La société n'explique pas en quoi l'absence de changement de poste aurait cependant rendu nécessaire le passage de Madame X à des cours intensifs d'anglais si elle était restée contrôleur de gestion France ;

Les comptes-rendus des délégués du personnel par lesquels Madame X dénonçaient le harcèlement discriminatoire dont elle était la victime ;

L'un de ces comptes-rendus a été transmis au Directeur général de la société le 1 er septembre ;

Madame X était convoquée le 6 pour un entretien préalable ; Vu l'attestation de Madame Z;

Cette attestation démontre que la DRH a colporte a plusieurs reprises au personnel des informations confidentielles sur l'état de sante de Madame X ;

En outre que la DRH critique en public le bien fondé des arrêts de travail de Madame X ;

Ces rumeurs se sont de fait propagées dans l'entreprise ;

La propagation de telles rumeurs a la nature de harcèlement moral ; Vu les articles L1132-1, L1132-4 et L1134-1 du Code du travail ;

Vu les articles L1152-1, L1152-2 et L1154-1 du Code du travail ;

En conséquence, le Conseil juge que la société s'est rendue coupable de harcèlement moral discriminatoire à l'égard de Madame X, décide que la nullité du licenciement pour discrimination en raison de l'état de sante de Madame X est fondé et fixe le préjudice à 24 200 euros.

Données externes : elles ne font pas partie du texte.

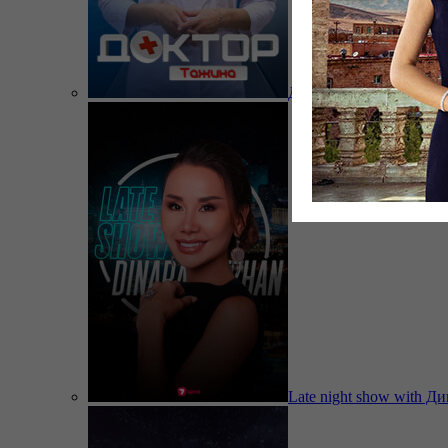
Доктор Тажина
Late night show with Д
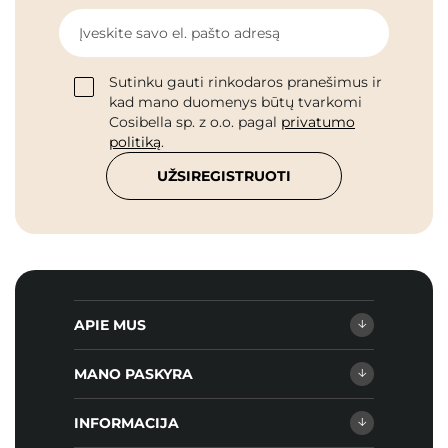
Įveskite savo el. pašto adresą
Sutinku gauti rinkodaros pranešimus ir
kad mano duomenys būtų tvarkomi
Cosibella sp. z o.o. pagal
privatumo
politiką
.
UŽSIREGISTRUOTI
APIE MUS
MANO PASKYRA
INFORMACIJA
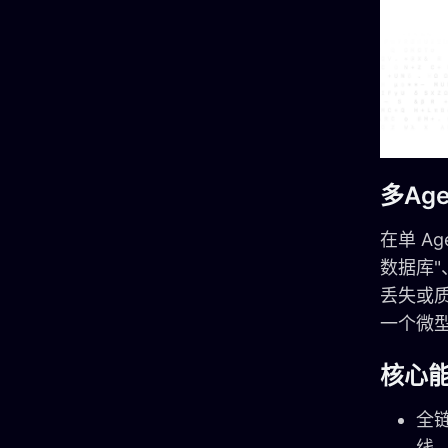
多Ag
在单 A
数据库
丢失或质
一个微
核心
全
线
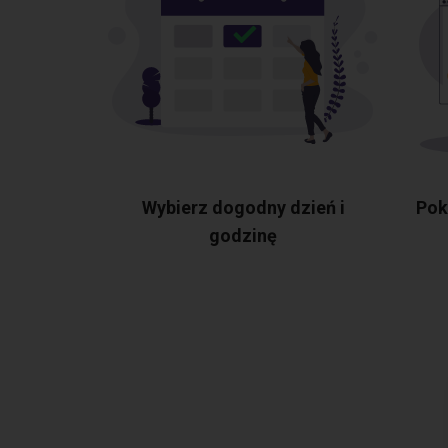
Wybierz dogodny dzień i
Pok
godzinę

2.2) Sur les dommages intérêts pour harcèlement

Vu les articles 6 et 9 du Code de procédure civile ;

Attendu qu’a l'appui de leurs prétentions, les parties ont la charge d'alléguer les faits propres a les fonder ;

Attendu qu'il incombe à chaque partie de prouver conformément a la loi les faits nécessaires au succès de sa prétention ;

Attendu que Madame X ne démontre pas en quoi cette demande pour un préjudice séparé serait fondée ;

Le Conseil considère la demande non fondée et la rejette.

En conclusion, le Conseil de Prud'hommes de Nanterre, section Encadrement :

  • JUGE que le licenciement de Madame X est nul et qu'il n’y a pas lieu à réintégration de la salariée.
  • CONDAMNE en conséquence la SA SEDIVER à verser à Madame X:

. 24 200€ (vingt-quatre mille deux cents euros) à titre de dommages et intérêts pour licenciement nul ;

. 2 000€ (deux mille euros) au titre de l’article 700 du code de procédure civile.